Page images and extracted text:

-- Opening Marker --

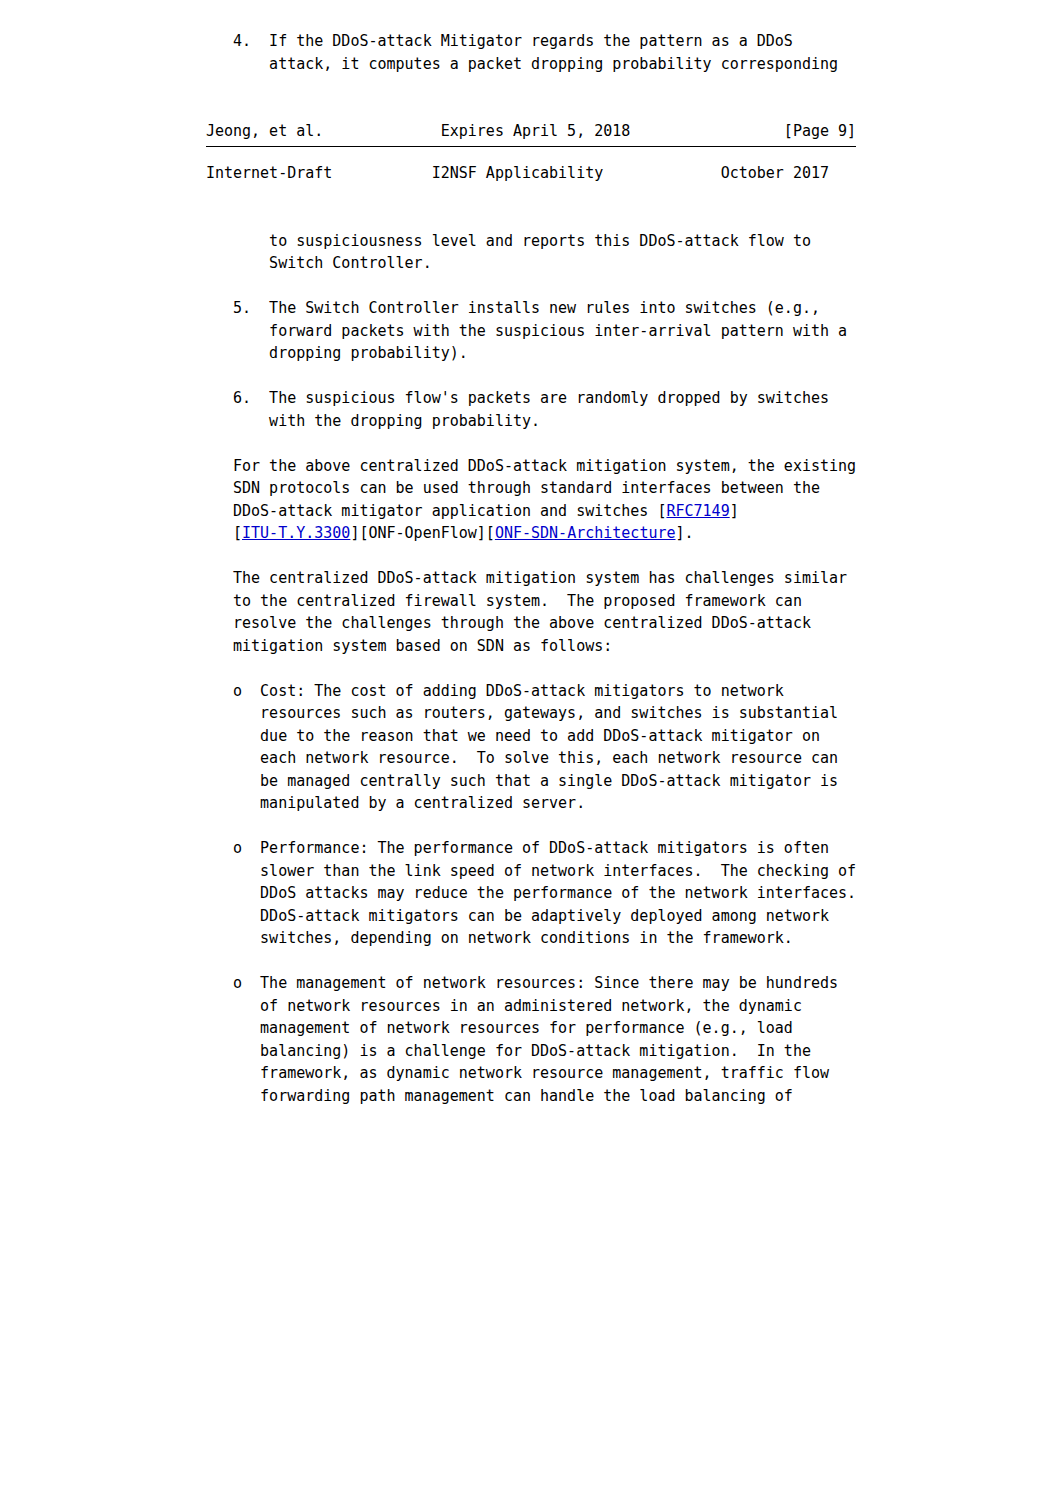4.  If the DDoS-attack Mitigator regards the pattern as a DDoS
       attack, it computes a packet dropping probability corresponding


Jeong, et al.             Expires April 5, 2018                 [Page 9]
Internet-Draft           I2NSF Applicability             October 2017


       to suspiciousness level and reports this DDoS-attack flow to
       Switch Controller.

   5.  The Switch Controller installs new rules into switches (e.g.,
       forward packets with the suspicious inter-arrival pattern with a
       dropping probability).

   6.  The suspicious flow's packets are randomly dropped by switches
       with the dropping probability.

   For the above centralized DDoS-attack mitigation system, the existing
   SDN protocols can be used through standard interfaces between the
   DDoS-attack mitigator application and switches [RFC7149]
   [ITU-T.Y.3300][ONF-OpenFlow][ONF-SDN-Architecture].

   The centralized DDoS-attack mitigation system has challenges similar
   to the centralized firewall system.  The proposed framework can
   resolve the challenges through the above centralized DDoS-attack
   mitigation system based on SDN as follows:

   o  Cost: The cost of adding DDoS-attack mitigators to network
      resources such as routers, gateways, and switches is substantial
      due to the reason that we need to add DDoS-attack mitigator on
      each network resource.  To solve this, each network resource can
      be managed centrally such that a single DDoS-attack mitigator is
      manipulated by a centralized server.

   o  Performance: The performance of DDoS-attack mitigators is often
      slower than the link speed of network interfaces.  The checking of
      DDoS attacks may reduce the performance of the network interfaces.
      DDoS-attack mitigators can be adaptively deployed among network
      switches, depending on network conditions in the framework.

   o  The management of network resources: Since there may be hundreds
      of network resources in an administered network, the dynamic
      management of network resources for performance (e.g., load
      balancing) is a challenge for DDoS-attack mitigation.  In the
      framework, as dynamic network resource management, traffic flow
      forwarding path management can handle the load balancing of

-- Closing Marker --

Work order:
Output the data above without changes, apart from leaving out the pictures.

Task response:
4.  If the DDoS-attack Mitigator regards the pattern as a DDoS
       attack, it computes a packet dropping probability corresponding


Jeong, et al.             Expires April 5, 2018                 [Page 9]
Internet-Draft           I2NSF Applicability             October 2017


       to suspiciousness level and reports this DDoS-attack flow to
       Switch Controller.

   5.  The Switch Controller installs new rules into switches (e.g.,
       forward packets with the suspicious inter-arrival pattern with a
       dropping probability).

   6.  The suspicious flow's packets are randomly dropped by switches
       with the dropping probability.

   For the above centralized DDoS-attack mitigation system, the existing
   SDN protocols can be used through standard interfaces between the
   DDoS-attack mitigator application and switches [RFC7149]
   [ITU-T.Y.3300][ONF-OpenFlow][ONF-SDN-Architecture].

   The centralized DDoS-attack mitigation system has challenges similar
   to the centralized firewall system.  The proposed framework can
   resolve the challenges through the above centralized DDoS-attack
   mitigation system based on SDN as follows:

   o  Cost: The cost of adding DDoS-attack mitigators to network
      resources such as routers, gateways, and switches is substantial
      due to the reason that we need to add DDoS-attack mitigator on
      each network resource.  To solve this, each network resource can
      be managed centrally such that a single DDoS-attack mitigator is
      manipulated by a centralized server.

   o  Performance: The performance of DDoS-attack mitigators is often
      slower than the link speed of network interfaces.  The checking of
      DDoS attacks may reduce the performance of the network interfaces.
      DDoS-attack mitigators can be adaptively deployed among network
      switches, depending on network conditions in the framework.

   o  The management of network resources: Since there may be hundreds
      of network resources in an administered network, the dynamic
      management of network resources for performance (e.g., load
      balancing) is a challenge for DDoS-attack mitigation.  In the
      framework, as dynamic network resource management, traffic flow
      forwarding path management can handle the load balancing of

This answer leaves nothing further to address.